» Supplied records:
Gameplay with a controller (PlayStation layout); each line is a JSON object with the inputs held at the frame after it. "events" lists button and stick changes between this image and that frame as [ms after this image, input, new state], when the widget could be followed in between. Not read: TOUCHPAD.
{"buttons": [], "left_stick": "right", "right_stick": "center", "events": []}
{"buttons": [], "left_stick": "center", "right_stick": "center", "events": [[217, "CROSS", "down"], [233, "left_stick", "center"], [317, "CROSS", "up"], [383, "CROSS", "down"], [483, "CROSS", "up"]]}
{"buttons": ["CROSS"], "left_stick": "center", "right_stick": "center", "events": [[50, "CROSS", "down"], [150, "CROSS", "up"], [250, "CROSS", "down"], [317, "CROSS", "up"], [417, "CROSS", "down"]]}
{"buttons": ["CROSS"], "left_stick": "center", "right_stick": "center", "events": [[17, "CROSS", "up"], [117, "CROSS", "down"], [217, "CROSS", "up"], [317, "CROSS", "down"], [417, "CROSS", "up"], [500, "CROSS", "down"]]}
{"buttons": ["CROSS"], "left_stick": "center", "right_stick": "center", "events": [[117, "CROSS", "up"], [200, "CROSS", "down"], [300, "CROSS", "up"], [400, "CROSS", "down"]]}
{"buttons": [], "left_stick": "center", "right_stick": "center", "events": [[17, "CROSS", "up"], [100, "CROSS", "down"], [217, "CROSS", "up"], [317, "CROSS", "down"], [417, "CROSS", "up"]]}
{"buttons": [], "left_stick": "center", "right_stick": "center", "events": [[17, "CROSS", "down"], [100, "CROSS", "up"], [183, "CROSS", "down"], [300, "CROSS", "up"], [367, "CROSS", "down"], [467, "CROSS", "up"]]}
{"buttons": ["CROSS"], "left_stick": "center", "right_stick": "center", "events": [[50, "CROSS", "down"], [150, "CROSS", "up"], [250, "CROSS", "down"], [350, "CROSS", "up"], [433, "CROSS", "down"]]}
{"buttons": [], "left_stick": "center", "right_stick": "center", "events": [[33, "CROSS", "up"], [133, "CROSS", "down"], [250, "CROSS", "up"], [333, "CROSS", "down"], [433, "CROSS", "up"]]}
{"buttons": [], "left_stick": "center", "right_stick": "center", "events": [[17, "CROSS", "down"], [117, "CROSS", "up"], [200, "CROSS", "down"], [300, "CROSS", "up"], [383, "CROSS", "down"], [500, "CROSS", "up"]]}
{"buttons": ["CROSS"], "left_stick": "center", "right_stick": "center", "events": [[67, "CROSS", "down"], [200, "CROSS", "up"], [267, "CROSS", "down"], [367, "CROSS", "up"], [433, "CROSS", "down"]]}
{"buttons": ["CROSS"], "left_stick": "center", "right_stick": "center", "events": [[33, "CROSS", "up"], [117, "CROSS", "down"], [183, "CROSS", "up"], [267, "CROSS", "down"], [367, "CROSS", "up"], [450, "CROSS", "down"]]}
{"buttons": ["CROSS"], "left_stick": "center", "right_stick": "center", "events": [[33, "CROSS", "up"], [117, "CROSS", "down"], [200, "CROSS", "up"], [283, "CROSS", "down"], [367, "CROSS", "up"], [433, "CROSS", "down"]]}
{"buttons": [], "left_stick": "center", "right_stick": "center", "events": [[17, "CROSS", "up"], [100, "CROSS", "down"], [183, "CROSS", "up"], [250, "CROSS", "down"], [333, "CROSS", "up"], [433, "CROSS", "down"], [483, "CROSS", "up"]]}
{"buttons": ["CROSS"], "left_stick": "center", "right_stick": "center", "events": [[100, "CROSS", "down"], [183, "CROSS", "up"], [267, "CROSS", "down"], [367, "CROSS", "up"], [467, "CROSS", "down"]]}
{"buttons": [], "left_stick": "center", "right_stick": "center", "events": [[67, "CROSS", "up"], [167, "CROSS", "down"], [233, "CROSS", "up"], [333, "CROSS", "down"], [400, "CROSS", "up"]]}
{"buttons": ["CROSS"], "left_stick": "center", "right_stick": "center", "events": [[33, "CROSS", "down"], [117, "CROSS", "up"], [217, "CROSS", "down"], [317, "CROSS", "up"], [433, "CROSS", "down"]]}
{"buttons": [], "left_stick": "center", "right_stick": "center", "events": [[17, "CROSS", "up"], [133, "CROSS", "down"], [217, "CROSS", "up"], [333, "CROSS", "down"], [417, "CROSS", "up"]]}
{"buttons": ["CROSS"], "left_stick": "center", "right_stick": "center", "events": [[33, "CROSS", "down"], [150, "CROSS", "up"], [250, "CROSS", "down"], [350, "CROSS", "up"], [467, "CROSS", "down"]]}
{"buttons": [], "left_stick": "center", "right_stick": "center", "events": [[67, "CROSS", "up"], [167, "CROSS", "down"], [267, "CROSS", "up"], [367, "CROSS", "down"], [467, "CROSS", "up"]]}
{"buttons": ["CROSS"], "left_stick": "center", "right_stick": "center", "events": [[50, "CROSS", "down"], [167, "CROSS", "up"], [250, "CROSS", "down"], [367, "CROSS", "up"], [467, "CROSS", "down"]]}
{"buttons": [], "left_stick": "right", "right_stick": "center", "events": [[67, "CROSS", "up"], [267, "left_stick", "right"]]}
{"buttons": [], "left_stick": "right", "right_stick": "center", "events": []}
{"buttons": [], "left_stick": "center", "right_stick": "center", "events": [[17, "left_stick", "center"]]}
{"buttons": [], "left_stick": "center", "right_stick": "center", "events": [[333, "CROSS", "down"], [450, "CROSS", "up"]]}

» Goal of the exercise: Repeat all of the records verbatim, leaving nothing out.

» Solution to this task:
Gameplay with a controller (PlayStation layout); each line is a JSON object with the inputs held at the frame after it. "events" lists button and stick changes between this image and that frame as [ms after this image, input, new state], when the widget could be followed in between. Not read: TOUCHPAD.
{"buttons": [], "left_stick": "right", "right_stick": "center", "events": []}
{"buttons": [], "left_stick": "center", "right_stick": "center", "events": [[217, "CROSS", "down"], [233, "left_stick", "center"], [317, "CROSS", "up"], [383, "CROSS", "down"], [483, "CROSS", "up"]]}
{"buttons": ["CROSS"], "left_stick": "center", "right_stick": "center", "events": [[50, "CROSS", "down"], [150, "CROSS", "up"], [250, "CROSS", "down"], [317, "CROSS", "up"], [417, "CROSS", "down"]]}
{"buttons": ["CROSS"], "left_stick": "center", "right_stick": "center", "events": [[17, "CROSS", "up"], [117, "CROSS", "down"], [217, "CROSS", "up"], [317, "CROSS", "down"], [417, "CROSS", "up"], [500, "CROSS", "down"]]}
{"buttons": ["CROSS"], "left_stick": "center", "right_stick": "center", "events": [[117, "CROSS", "up"], [200, "CROSS", "down"], [300, "CROSS", "up"], [400, "CROSS", "down"]]}
{"buttons": [], "left_stick": "center", "right_stick": "center", "events": [[17, "CROSS", "up"], [100, "CROSS", "down"], [217, "CROSS", "up"], [317, "CROSS", "down"], [417, "CROSS", "up"]]}
{"buttons": [], "left_stick": "center", "right_stick": "center", "events": [[17, "CROSS", "down"], [100, "CROSS", "up"], [183, "CROSS", "down"], [300, "CROSS", "up"], [367, "CROSS", "down"], [467, "CROSS", "up"]]}
{"buttons": ["CROSS"], "left_stick": "center", "right_stick": "center", "events": [[50, "CROSS", "down"], [150, "CROSS", "up"], [250, "CROSS", "down"], [350, "CROSS", "up"], [433, "CROSS", "down"]]}
{"buttons": [], "left_stick": "center", "right_stick": "center", "events": [[33, "CROSS", "up"], [133, "CROSS", "down"], [250, "CROSS", "up"], [333, "CROSS", "down"], [433, "CROSS", "up"]]}
{"buttons": [], "left_stick": "center", "right_stick": "center", "events": [[17, "CROSS", "down"], [117, "CROSS", "up"], [200, "CROSS", "down"], [300, "CROSS", "up"], [383, "CROSS", "down"], [500, "CROSS", "up"]]}
{"buttons": ["CROSS"], "left_stick": "center", "right_stick": "center", "events": [[67, "CROSS", "down"], [200, "CROSS", "up"], [267, "CROSS", "down"], [367, "CROSS", "up"], [433, "CROSS", "down"]]}
{"buttons": ["CROSS"], "left_stick": "center", "right_stick": "center", "events": [[33, "CROSS", "up"], [117, "CROSS", "down"], [183, "CROSS", "up"], [267, "CROSS", "down"], [367, "CROSS", "up"], [450, "CROSS", "down"]]}
{"buttons": ["CROSS"], "left_stick": "center", "right_stick": "center", "events": [[33, "CROSS", "up"], [117, "CROSS", "down"], [200, "CROSS", "up"], [283, "CROSS", "down"], [367, "CROSS", "up"], [433, "CROSS", "down"]]}
{"buttons": [], "left_stick": "center", "right_stick": "center", "events": [[17, "CROSS", "up"], [100, "CROSS", "down"], [183, "CROSS", "up"], [250, "CROSS", "down"], [333, "CROSS", "up"], [433, "CROSS", "down"], [483, "CROSS", "up"]]}
{"buttons": ["CROSS"], "left_stick": "center", "right_stick": "center", "events": [[100, "CROSS", "down"], [183, "CROSS", "up"], [267, "CROSS", "down"], [367, "CROSS", "up"], [467, "CROSS", "down"]]}
{"buttons": [], "left_stick": "center", "right_stick": "center", "events": [[67, "CROSS", "up"], [167, "CROSS", "down"], [233, "CROSS", "up"], [333, "CROSS", "down"], [400, "CROSS", "up"]]}
{"buttons": ["CROSS"], "left_stick": "center", "right_stick": "center", "events": [[33, "CROSS", "down"], [117, "CROSS", "up"], [217, "CROSS", "down"], [317, "CROSS", "up"], [433, "CROSS", "down"]]}
{"buttons": [], "left_stick": "center", "right_stick": "center", "events": [[17, "CROSS", "up"], [133, "CROSS", "down"], [217, "CROSS", "up"], [333, "CROSS", "down"], [417, "CROSS", "up"]]}
{"buttons": ["CROSS"], "left_stick": "center", "right_stick": "center", "events": [[33, "CROSS", "down"], [150, "CROSS", "up"], [250, "CROSS", "down"], [350, "CROSS", "up"], [467, "CROSS", "down"]]}
{"buttons": [], "left_stick": "center", "right_stick": "center", "events": [[67, "CROSS", "up"], [167, "CROSS", "down"], [267, "CROSS", "up"], [367, "CROSS", "down"], [467, "CROSS", "up"]]}
{"buttons": ["CROSS"], "left_stick": "center", "right_stick": "center", "events": [[50, "CROSS", "down"], [167, "CROSS", "up"], [250, "CROSS", "down"], [367, "CROSS", "up"], [467, "CROSS", "down"]]}
{"buttons": [], "left_stick": "right", "right_stick": "center", "events": [[67, "CROSS", "up"], [267, "left_stick", "right"]]}
{"buttons": [], "left_stick": "right", "right_stick": "center", "events": []}
{"buttons": [], "left_stick": "center", "right_stick": "center", "events": [[17, "left_stick", "center"]]}
{"buttons": [], "left_stick": "center", "right_stick": "center", "events": [[333, "CROSS", "down"], [450, "CROSS", "up"]]}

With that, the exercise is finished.